Bank credit officers this week urged their peers to adopt stronger risk-management tools, including computer models and credit-risk rating systems.

At the Robert Morris Associates annual conference here, bankers flocked to several "how-to" sessions on managing credit risk, where they were urged to end what some speakers called habitually passive risk management. About 600 bankers attended the Philadelphia-based trade group's gathering.

They talked about two ways their colleagues could take immediate action: double the number of risk-ratings assigned to loans (many banks have only five); and continually analyze a portfolio to produce a report or number reflecting its "risk-adjusted return on capital."
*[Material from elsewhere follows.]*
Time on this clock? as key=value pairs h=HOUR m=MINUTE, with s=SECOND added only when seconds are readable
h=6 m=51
In other words, a bank needs to find out how well it is being paid for the risk it is taking.

Harry Golliday, a senior vice president of Crestar Bank, a unit of Crestar Financial Corp. in Richmond, Va., offered several models his bank uses to track the risk of loans in its $15 billion portfolio.

"I would say that 90% of problem loans weren't the result of a bad decision in the beginning" of the loan process, Mr. Golliday said. "Rather, it was something that had changed."
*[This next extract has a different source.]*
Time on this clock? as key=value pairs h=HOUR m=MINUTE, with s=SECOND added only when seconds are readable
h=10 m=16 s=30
One way Crestar keeps its portfolio at a comfortable risk level, he said, was by aiming to keep it a double-A-rated credit. He said Crestar does that through a process of "portfolio-grooming."
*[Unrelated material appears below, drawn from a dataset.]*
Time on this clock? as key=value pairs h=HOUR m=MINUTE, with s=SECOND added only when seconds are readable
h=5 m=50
Mr. Golliday said securities or loans are pared when there is not enough diversification by geography, industry type, credit product type, risk grade, and market segment.

Rufus King, an executive vice president and chief credit officer for First American National Corp., Nashville, pointed to statistics showing that many bankers are not doing enough to manage credit risk.

In 1997, a Robert Morris survey conducted by First Manhattan Consulting Group found that 19 of the 64 largest banks were considered passive in their portfolio management.

Those banks failed to do their own market-pricing research and held loans through maturity rather than engage in secondary market trading to groom portfolios. The banks also made minimal use of risk-adjusted-return tools.

Bankers here said they were more concerned about managing risk when their senior managements set performance goals for their banks' portfolios. Mr. Golliday said risk-management measurements would not eliminate the inherent risks in high-yielding loans or securities but they could help bankers diversify that risk.

In the end, Mr. Golliday said "if your ROE target is 18% to 20%-that seems to be the benchmark these days-you better have returns that are going to add up to that."

Elliot Asarnow, a managing director at ING Capital Advisors Inc., a subsidiary of ING Barings, stressed that thorough risk management is not easily accomplished. It could require intensive hiring, high compensation packages, and a lot of patience from senior managers.

When Mr. Asarnow put such systems in place at Citicorp, his former employer, "it was clear that in order to achieve anything, it was necessary to have senior management's blessing."

Therefore, Mr. Asarnow urged credit officers to gain "unwavering support from the top." He pointed out that once risk models are in place, they can offset "high-turnover and varying degrees of experience on staff."